The line with "断念した経験のある女性から聞..." marks the first line to copy, and the line with "Reisegröße-Geschenkset zum Kreieren" marks the last. Transcribe that stretch of the data below exactly, without pictures.

-- Data for this exercise follows --

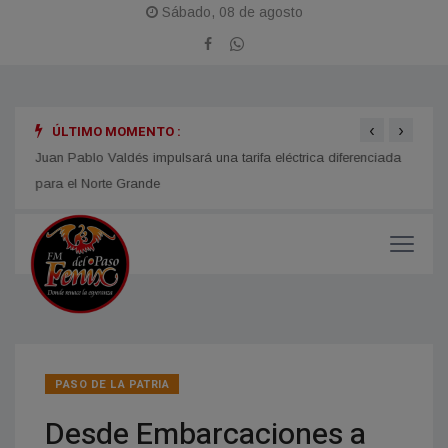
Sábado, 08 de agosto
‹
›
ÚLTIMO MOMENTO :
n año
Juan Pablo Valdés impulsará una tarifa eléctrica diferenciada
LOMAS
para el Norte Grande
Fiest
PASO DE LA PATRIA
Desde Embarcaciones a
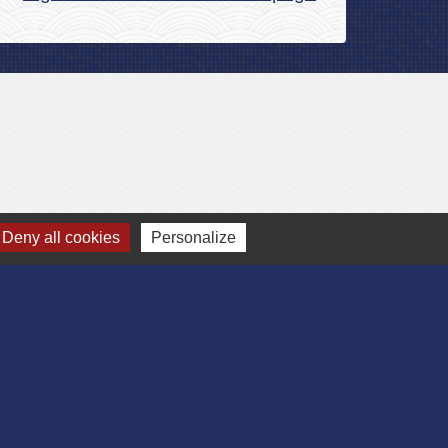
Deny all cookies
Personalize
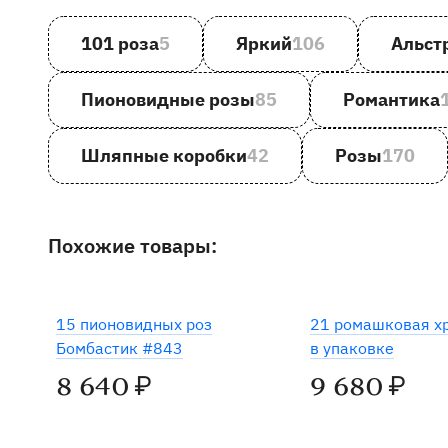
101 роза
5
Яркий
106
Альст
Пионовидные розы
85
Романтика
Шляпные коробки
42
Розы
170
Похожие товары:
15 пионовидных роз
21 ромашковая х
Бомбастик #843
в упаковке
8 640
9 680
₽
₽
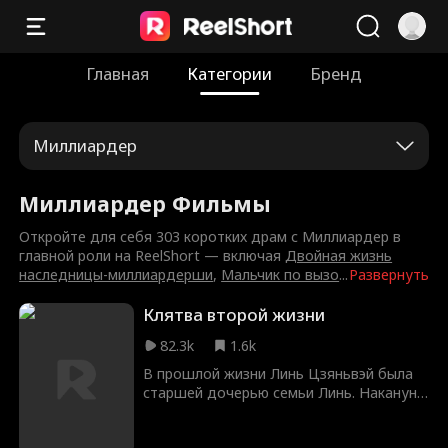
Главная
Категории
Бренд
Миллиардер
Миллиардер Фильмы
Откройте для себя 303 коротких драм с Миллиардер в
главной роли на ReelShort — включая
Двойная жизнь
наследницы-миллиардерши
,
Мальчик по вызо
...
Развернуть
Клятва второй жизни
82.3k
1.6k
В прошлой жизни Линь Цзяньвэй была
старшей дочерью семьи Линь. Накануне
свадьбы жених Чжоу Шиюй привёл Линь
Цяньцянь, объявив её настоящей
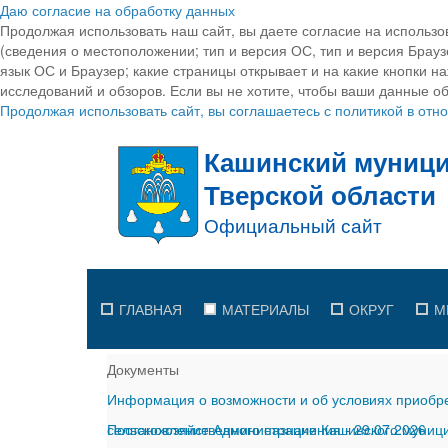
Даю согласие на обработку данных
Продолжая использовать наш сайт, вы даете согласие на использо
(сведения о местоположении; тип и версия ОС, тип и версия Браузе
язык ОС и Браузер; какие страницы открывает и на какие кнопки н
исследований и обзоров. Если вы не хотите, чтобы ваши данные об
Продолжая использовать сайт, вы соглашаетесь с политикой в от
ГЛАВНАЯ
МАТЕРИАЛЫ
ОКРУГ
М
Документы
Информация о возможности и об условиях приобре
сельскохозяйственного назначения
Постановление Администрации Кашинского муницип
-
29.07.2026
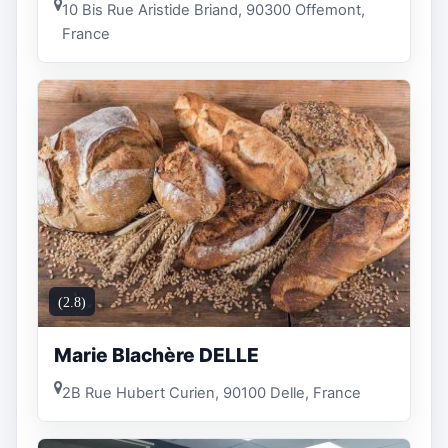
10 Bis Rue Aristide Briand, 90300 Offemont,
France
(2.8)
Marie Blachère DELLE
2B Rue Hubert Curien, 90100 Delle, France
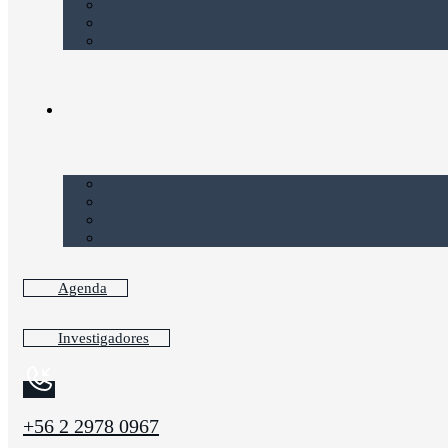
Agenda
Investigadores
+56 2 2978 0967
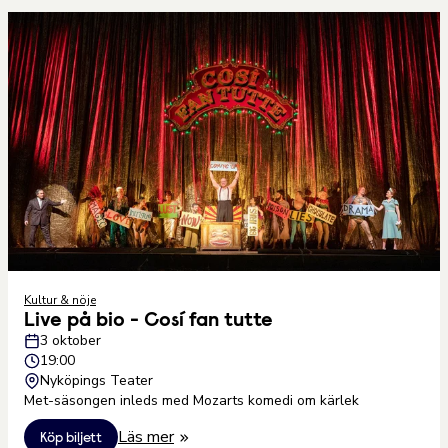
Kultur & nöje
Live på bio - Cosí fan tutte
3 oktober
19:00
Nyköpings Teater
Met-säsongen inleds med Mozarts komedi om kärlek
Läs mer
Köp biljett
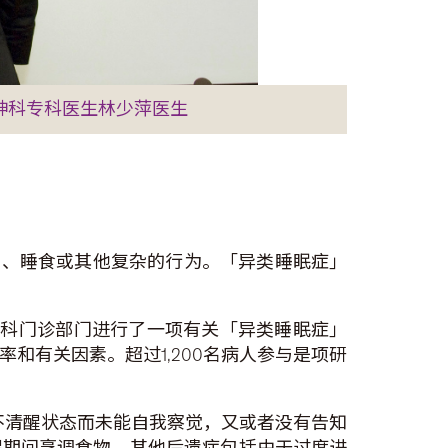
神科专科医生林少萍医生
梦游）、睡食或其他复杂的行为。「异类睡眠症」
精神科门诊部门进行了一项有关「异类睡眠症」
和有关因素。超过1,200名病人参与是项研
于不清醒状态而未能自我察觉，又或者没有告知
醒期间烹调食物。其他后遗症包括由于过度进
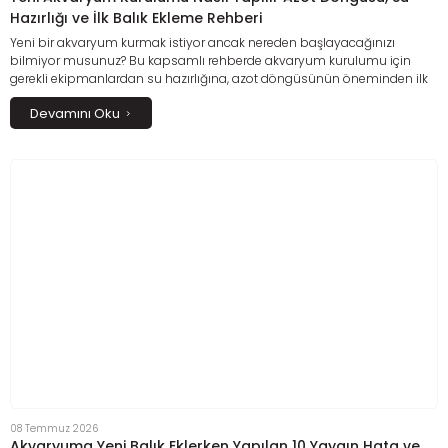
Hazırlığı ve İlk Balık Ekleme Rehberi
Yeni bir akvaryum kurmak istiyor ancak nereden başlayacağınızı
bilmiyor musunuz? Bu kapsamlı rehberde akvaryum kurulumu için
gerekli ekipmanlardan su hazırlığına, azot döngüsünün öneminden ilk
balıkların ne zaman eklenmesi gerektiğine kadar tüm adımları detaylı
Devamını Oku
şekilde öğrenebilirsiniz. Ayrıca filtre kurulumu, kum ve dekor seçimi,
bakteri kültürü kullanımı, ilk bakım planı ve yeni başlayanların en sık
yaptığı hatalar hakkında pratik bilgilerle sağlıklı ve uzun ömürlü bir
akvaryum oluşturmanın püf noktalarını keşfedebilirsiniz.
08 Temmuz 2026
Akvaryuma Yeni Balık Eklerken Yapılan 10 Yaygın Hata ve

-- Data for this exercise concluded --
-- Data for this exercise follows --

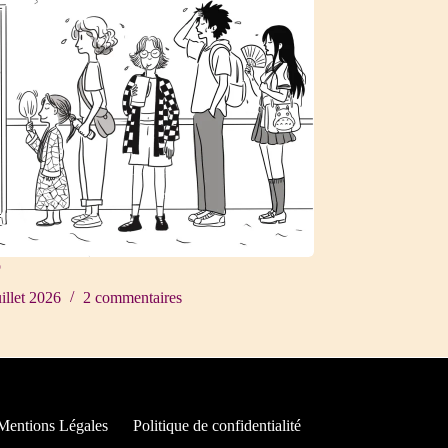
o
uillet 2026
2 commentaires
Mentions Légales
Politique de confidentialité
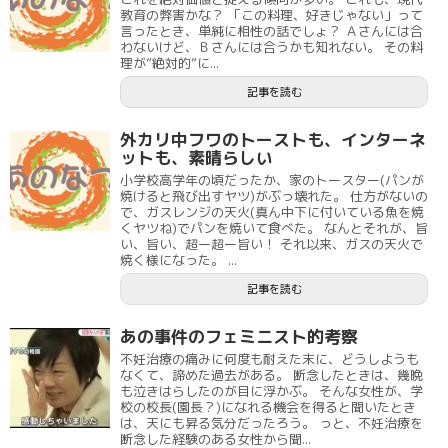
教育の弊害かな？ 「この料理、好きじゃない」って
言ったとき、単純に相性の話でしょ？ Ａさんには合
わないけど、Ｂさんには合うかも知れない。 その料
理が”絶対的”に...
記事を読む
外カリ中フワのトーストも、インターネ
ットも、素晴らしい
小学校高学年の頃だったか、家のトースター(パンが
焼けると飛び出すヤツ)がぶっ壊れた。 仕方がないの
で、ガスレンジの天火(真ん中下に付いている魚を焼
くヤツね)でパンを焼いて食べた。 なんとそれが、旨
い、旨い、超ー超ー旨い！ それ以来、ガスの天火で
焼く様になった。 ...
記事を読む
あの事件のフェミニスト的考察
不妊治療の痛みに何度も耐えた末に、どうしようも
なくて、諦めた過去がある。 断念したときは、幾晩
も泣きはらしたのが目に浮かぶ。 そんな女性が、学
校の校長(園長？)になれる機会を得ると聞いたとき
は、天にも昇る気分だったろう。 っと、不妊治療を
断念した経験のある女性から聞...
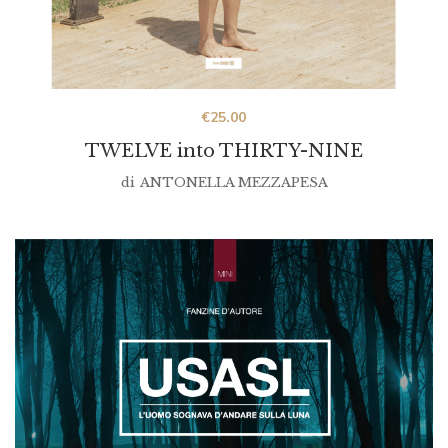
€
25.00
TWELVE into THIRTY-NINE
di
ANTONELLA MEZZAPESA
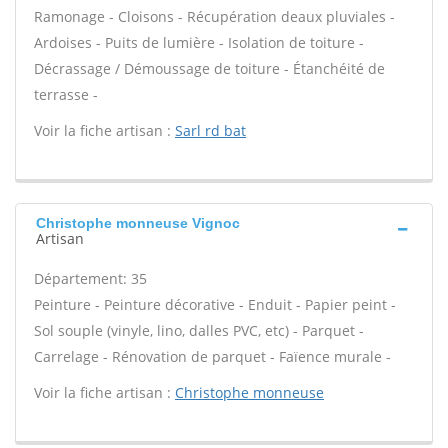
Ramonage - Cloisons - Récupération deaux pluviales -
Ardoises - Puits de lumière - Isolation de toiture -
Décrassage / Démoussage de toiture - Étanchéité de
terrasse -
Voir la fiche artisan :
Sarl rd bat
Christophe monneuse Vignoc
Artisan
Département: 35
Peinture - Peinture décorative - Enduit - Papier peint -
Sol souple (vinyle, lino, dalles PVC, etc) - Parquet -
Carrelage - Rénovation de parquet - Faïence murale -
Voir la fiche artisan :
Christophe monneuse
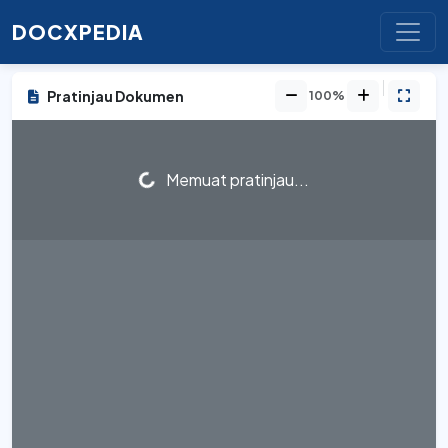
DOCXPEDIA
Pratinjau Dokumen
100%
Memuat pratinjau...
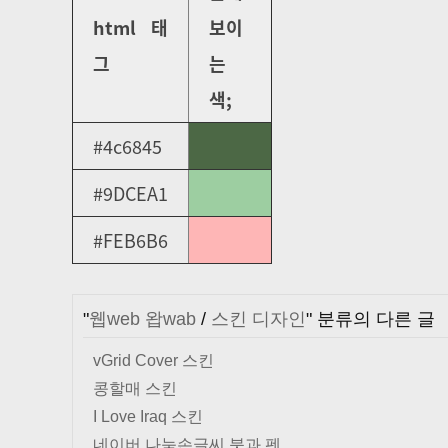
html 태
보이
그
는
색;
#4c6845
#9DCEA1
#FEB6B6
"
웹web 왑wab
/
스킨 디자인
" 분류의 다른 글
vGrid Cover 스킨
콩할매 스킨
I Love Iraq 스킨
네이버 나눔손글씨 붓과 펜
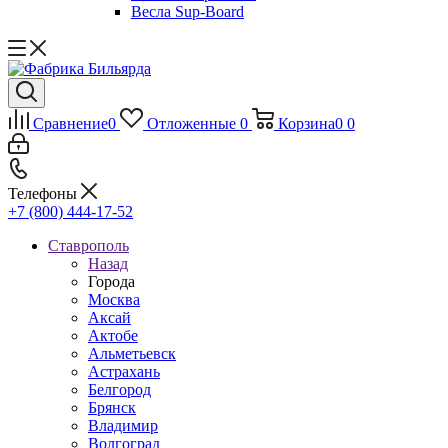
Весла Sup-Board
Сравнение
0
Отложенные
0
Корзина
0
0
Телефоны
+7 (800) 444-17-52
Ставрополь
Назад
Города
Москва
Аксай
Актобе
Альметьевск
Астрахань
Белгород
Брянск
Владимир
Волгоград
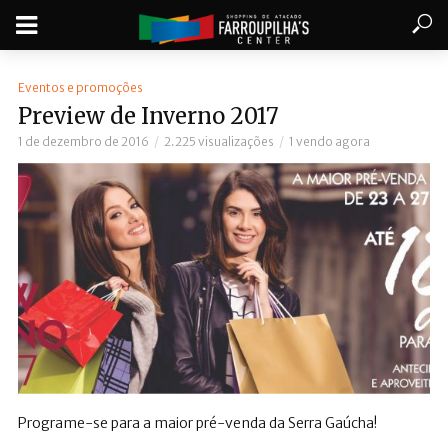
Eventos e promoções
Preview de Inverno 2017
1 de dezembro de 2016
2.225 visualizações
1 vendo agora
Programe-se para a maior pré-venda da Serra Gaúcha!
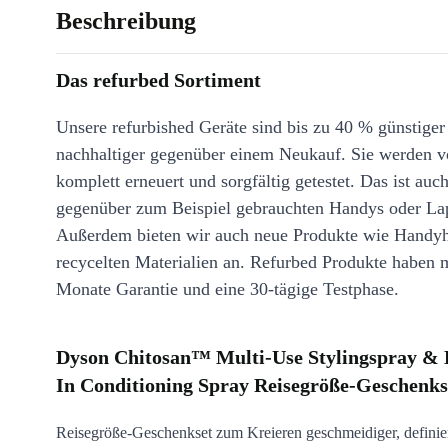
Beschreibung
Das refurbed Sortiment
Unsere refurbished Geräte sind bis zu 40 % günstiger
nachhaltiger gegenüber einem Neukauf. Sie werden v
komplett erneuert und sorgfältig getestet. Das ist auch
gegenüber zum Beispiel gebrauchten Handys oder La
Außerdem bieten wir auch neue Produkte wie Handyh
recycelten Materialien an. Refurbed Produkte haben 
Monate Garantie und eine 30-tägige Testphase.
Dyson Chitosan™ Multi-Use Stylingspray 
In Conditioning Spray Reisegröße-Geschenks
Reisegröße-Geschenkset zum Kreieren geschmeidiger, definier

-- Data for this exercise concluded --

▶ _Exercise solution_:
断念した経験のある女性から聞...
€
25.00
TWELVE into THIRTY-NINE
di
ANTONELLA MEZZAPESA
Ramonage - Cloisons - Récupération deaux pluviales -
Ardoises - Puits de lumière - Isolation de toiture -
Décrassage / Démoussage de toiture - Étanchéité de
terrasse -
Voir la fiche artisan :
Sarl rd bat
Christophe monneuse Vignoc
Artisan
Département: 35
Peinture - Peinture décorative - Enduit - Papier peint -
Sol souple (vinyle, lino, dalles PVC, etc) - Parquet -
Carrelage - Rénovation de parquet - Faïence murale -
Voir la fiche artisan :
Christophe monneuse
DOCXPEDIA
Pratinjau Dokumen
100%
Memuat pratinjau...
html 태
보이
그
는
색;
#4c6845
#9DCEA1
#FEB6B6
"
웹web 왑wab
/
스킨 디자인
" 분류의 다른 글
vGrid Cover 스킨
콩할매 스킨
I Love Iraq 스킨
네이버 나눔손글씨 붓과 펜
Весла Sup-Board
Сравнение
0
Отложенные
0
Корзина
0
0
Телефоны
+7 (800) 444-17-52
Ставрополь
Назад
Города
Москва
Аксай
Актобе
Альметьевск
Астрахань
Белгород
Брянск
Владимир
Волгоград
Eventos e promoções
Preview de Inverno 2017
1 de dezembro de 2016
2.225 visualizações
1 vendo agora
Programe-se para a maior pré-venda da Serra Gaúcha!
Beschreibung
Das refurbed Sortiment
Unsere refurbished Geräte sind bis zu 40 % günstiger
nachhaltiger gegenüber einem Neukauf. Sie werden v
komplett erneuert und sorgfältig getestet. Das ist auch
gegenüber zum Beispiel gebrauchten Handys oder La
Außerdem bieten wir auch neue Produkte wie Handyh
recycelten Materialien an. Refurbed Produkte haben 
Monate Garantie und eine 30-tägige Testphase.
Dyson Chitosan™ Multi-Use Stylingspray 
In Conditioning Spray Reisegröße-Geschenks
Reisegröße-Geschenkset zum Kreieren geschmeidiger, definier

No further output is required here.